--- RECORDS FOR THIS EXERCISE ---

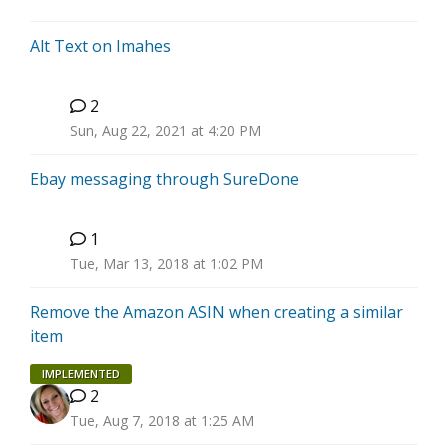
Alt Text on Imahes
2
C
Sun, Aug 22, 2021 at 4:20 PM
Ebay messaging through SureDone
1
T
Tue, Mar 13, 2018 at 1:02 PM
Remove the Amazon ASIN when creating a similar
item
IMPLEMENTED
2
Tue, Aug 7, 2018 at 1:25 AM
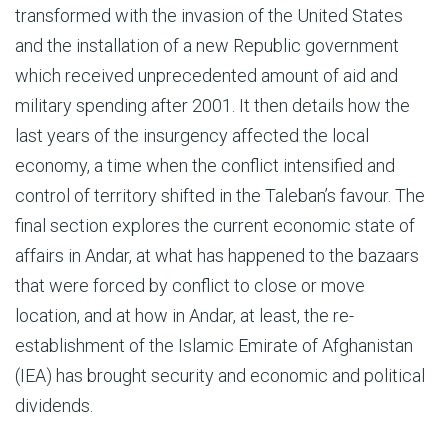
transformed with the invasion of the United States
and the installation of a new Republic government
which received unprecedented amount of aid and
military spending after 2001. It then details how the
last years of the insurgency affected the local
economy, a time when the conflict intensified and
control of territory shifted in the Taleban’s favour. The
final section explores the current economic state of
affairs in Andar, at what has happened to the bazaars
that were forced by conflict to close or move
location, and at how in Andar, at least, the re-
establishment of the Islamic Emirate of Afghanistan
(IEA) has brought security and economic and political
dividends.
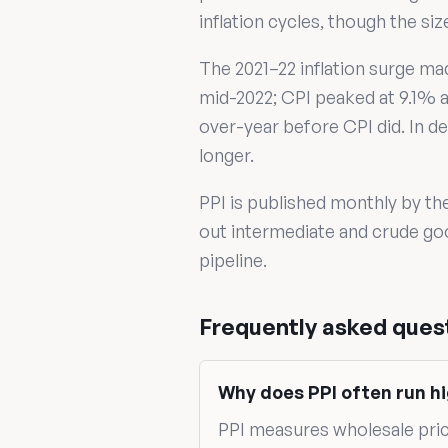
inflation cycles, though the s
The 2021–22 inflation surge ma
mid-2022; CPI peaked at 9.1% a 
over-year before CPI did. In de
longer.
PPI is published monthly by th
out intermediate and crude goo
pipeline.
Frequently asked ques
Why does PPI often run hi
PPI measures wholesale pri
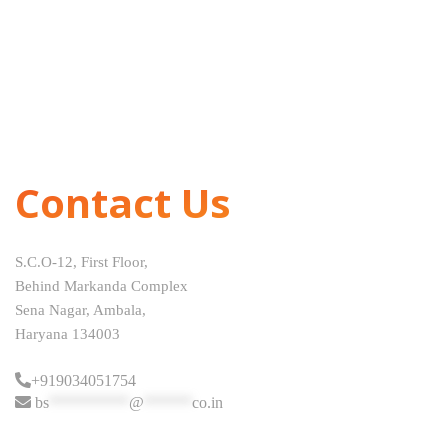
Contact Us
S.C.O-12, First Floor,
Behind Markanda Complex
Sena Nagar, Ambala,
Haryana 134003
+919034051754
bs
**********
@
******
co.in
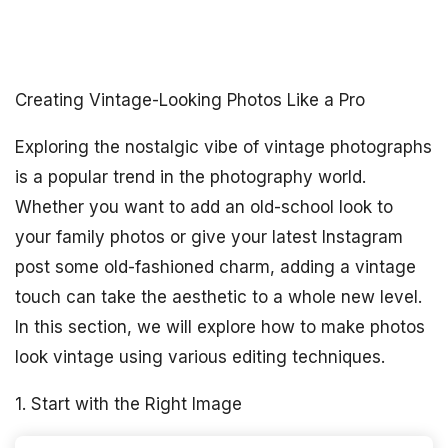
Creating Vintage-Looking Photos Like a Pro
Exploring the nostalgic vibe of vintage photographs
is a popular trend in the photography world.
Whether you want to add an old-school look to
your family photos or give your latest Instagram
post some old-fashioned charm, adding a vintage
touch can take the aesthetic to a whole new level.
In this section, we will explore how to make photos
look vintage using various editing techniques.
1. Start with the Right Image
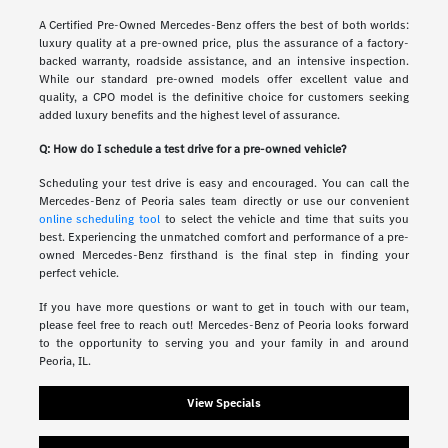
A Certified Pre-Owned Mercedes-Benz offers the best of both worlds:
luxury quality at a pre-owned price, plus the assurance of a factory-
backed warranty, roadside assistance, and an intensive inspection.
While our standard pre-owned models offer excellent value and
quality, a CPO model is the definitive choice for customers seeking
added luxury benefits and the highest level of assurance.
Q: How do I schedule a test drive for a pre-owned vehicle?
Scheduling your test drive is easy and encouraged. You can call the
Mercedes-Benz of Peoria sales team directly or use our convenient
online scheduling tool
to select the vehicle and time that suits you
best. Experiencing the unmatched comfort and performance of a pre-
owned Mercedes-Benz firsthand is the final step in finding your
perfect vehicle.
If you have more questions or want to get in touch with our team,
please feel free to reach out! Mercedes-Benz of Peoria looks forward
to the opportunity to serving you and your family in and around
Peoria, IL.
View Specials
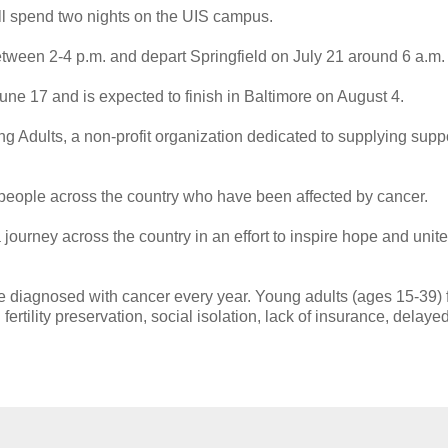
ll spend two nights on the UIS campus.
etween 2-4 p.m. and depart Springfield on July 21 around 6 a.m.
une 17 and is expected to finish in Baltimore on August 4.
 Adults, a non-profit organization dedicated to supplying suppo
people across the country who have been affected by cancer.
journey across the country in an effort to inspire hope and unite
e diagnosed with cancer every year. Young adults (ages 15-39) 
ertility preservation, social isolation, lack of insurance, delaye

---

Write out the records word for word. Pictures stay out.

Alt Text on Imahes
2
C
Sun, Aug 22, 2021 at 4:20 PM
Ebay messaging through SureDone
1
T
Tue, Mar 13, 2018 at 1:02 PM
Remove the Amazon ASIN when creating a similar
item
IMPLEMENTED
2
Tue, Aug 7, 2018 at 1:25 AM
transformed with the invasion of the United States
and the installation of a new Republic government
which received unprecedented amount of aid and
military spending after 2001. It then details how the
last years of the insurgency affected the local
economy, a time when the conflict intensified and
control of territory shifted in the Taleban’s favour. The
final section explores the current economic state of
affairs in Andar, at what has happened to the bazaars
that were forced by conflict to close or move
location, and at how in Andar, at least, the re-
establishment of the Islamic Emirate of Afghanistan
(IEA) has brought security and economic and political
dividends.
inflation cycles, though the s
The 2021–22 inflation surge ma
mid-2022; CPI peaked at 9.1% a 
over-year before CPI did. In de
longer.
PPI is published monthly by th
out intermediate and crude goo
pipeline.
Frequently asked ques
Why does PPI often run hi
PPI measures wholesale pri
Contact Us
S.C.O-12, First Floor,
Behind Markanda Complex
Sena Nagar, Ambala,
Haryana 134003
+919034051754
bs
**********
@
******
co.in
Creating Vintage-Looking Photos Like a Pro
Exploring the nostalgic vibe of vintage photographs
is a popular trend in the photography world.
Whether you want to add an old-school look to
your family photos or give your latest Instagram
post some old-fashioned charm, adding a vintage
touch can take the aesthetic to a whole new level.
In this section, we will explore how to make photos
look vintage using various editing techniques.
1. Start with the Right Image
A Certified Pre-Owned Mercedes-Benz offers the best of both worlds:
luxury quality at a pre-owned price, plus the assurance of a factory-
backed warranty, roadside assistance, and an intensive inspection.
While our standard pre-owned models offer excellent value and
quality, a CPO model is the definitive choice for customers seeking
added luxury benefits and the highest level of assurance.
Q: How do I schedule a test drive for a pre-owned vehicle?
Scheduling your test drive is easy and encouraged. You can call the
Mercedes-Benz of Peoria sales team directly or use our convenient
online scheduling tool
to select the vehicle and time that suits you
best. Experiencing the unmatched comfort and performance of a pre-
owned Mercedes-Benz firsthand is the final step in finding your
perfect vehicle.
If you have more questions or want to get in touch with our team,
please feel free to reach out! Mercedes-Benz of Peoria looks forward
to the opportunity to serving you and your family in and around
Peoria, IL.
View Specials
ll spend two nights on the UIS campus.
etween 2-4 p.m. and depart Springfield on July 21 around 6 a.m.
une 17 and is expected to finish in Baltimore on August 4.
 Adults, a non-profit organization dedicated to supplying suppo
people across the country who have been affected by cancer.
journey across the country in an effort to inspire hope and unite
e diagnosed with cancer every year. Young adults (ages 15-39) 
ertility preservation, social isolation, lack of insurance, delaye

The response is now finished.